PROBLEM SET:
A. According to the Saturn 3 review, which three actors star in the film?
B. Retype the stretch of the Saturn 3 review from "COUNTDOWN TO HALLOWEEN" through "or horror films.".

TEXT SHOWN:

>>>

COUNTDOWN TO HALLOWEEN 2012
HORROR IN SPACE
DAY 22 - 9 DAYS TILL HALLOWEEN
Saturn 3 (1980) Movie review plus screencaps:
Saturn 3 is not a good movie. In fact, I found it frequently boring. But there are still enough strange and interesting aspects of the movie that I can partially recommend it, especially to fans of bad, grade-b sci-fi or horror films.
|The Decontamination Chamber|
The most notable aspect of the film is the cast. Saturn 3 stars Kirk Douglas, Harvey Keitel and Farah Fawcett, and it's hard to imagine a more mismatched trio then these three. Farah Fawcett's "acting" technique in this film seems to be composed entirely of staring into space and looking confused. Harvey Keitel is the best actor of the group, playing someone who appears to very calm and controlled on the outside, but inside is seething with paranoia and anger. It's probably a very good performance, although it's kind of hard to tell, as the producers of the film made the bizarre choice to overdub his voice with that of a British actor. Maybe that could have slipped by in 1980, when Keitel was not yet a star, but to a modern audience familiar with the actor, it just seems completely distracting and out of place.

<<<

SUPPLIED ENTRIES:
>>>

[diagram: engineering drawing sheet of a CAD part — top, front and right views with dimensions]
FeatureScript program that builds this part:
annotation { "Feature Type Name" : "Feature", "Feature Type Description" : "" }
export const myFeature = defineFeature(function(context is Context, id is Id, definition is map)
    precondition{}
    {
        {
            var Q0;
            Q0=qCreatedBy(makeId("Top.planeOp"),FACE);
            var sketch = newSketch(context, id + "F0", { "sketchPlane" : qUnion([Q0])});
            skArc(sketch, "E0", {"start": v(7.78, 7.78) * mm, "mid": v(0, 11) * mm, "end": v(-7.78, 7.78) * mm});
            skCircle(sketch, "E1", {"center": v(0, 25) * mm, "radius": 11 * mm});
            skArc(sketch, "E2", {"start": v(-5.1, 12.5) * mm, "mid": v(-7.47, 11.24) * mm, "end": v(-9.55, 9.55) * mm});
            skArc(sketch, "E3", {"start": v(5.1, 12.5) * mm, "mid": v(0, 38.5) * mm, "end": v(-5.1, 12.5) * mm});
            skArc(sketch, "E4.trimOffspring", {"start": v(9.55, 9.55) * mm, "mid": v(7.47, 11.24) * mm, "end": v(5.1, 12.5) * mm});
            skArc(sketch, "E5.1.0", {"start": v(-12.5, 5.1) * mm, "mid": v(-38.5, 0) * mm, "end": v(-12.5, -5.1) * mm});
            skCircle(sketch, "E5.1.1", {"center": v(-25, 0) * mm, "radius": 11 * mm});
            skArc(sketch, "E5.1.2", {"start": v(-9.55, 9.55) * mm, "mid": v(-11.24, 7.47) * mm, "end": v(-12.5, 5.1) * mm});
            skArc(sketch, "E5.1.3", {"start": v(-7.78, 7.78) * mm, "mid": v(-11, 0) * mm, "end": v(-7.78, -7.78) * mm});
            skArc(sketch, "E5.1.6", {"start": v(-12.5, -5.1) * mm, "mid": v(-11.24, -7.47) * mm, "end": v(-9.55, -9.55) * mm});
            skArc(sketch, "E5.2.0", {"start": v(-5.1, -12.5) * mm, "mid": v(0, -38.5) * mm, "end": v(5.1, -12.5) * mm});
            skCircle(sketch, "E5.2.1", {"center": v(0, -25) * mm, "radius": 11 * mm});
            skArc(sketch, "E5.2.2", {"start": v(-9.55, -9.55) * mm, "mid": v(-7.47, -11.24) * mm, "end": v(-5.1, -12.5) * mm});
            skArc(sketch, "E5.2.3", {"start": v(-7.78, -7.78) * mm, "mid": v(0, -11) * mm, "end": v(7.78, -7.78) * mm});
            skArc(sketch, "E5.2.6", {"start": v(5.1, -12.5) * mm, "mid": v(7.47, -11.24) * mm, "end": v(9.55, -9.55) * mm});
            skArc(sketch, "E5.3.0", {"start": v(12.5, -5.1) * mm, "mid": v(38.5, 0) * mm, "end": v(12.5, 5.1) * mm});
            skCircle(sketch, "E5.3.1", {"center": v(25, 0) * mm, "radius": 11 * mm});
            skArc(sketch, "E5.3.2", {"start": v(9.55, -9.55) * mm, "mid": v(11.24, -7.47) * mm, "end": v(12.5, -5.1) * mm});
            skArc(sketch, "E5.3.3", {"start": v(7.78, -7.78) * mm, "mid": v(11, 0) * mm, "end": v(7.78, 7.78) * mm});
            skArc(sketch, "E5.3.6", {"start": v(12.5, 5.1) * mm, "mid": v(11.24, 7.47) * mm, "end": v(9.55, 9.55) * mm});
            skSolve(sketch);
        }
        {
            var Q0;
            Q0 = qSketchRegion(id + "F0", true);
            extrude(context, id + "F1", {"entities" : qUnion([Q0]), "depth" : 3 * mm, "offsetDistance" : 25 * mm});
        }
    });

<<<
>>>

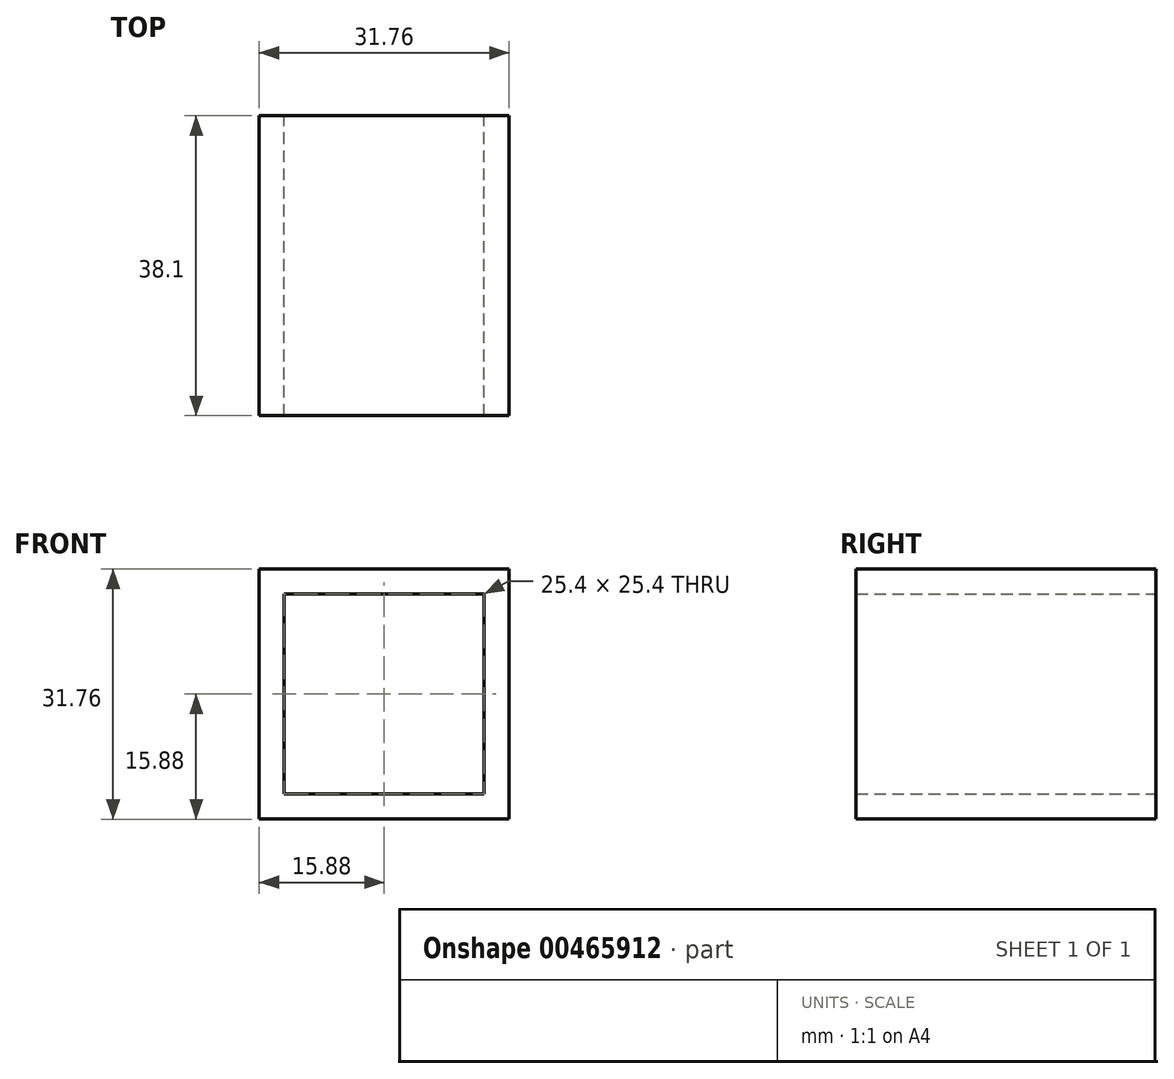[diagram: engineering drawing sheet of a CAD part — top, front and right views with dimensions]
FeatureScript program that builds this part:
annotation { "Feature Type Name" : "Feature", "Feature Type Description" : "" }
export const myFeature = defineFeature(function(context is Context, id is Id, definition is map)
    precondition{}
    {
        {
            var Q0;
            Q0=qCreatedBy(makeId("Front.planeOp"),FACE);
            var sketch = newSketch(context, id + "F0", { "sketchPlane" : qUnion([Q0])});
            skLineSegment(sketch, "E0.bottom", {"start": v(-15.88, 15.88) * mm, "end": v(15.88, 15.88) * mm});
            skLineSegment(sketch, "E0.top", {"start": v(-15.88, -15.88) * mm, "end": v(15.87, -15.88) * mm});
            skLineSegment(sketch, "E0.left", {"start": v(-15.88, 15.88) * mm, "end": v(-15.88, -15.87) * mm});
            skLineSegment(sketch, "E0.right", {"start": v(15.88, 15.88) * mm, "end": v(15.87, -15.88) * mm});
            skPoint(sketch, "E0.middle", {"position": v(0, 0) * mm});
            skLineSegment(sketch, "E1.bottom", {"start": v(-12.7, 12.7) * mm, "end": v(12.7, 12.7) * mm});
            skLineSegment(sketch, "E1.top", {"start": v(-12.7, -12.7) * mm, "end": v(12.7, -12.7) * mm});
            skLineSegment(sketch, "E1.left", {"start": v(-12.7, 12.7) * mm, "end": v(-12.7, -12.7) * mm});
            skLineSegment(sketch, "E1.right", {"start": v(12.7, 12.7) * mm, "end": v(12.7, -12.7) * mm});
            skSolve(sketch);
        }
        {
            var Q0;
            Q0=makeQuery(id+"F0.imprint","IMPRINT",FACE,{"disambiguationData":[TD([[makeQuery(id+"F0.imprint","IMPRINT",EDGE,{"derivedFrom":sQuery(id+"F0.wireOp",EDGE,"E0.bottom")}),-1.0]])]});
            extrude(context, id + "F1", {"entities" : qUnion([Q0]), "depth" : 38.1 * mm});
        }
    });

<<<

SOLUTIONS PER TASK:
A. Kirk Douglas, Harvey Keitel and Farah Fawcett.

B.
COUNTDOWN TO HALLOWEEN 2012
HORROR IN SPACE
DAY 22 - 9 DAYS TILL HALLOWEEN
Saturn 3 (1980) Movie review plus screencaps:
Saturn 3 is not a good movie. In fact, I found it frequently boring. But there are still enough strange and interesting aspects of the movie that I can partially recommend it, especially to fans of bad, grade-b sci-fi or horror films.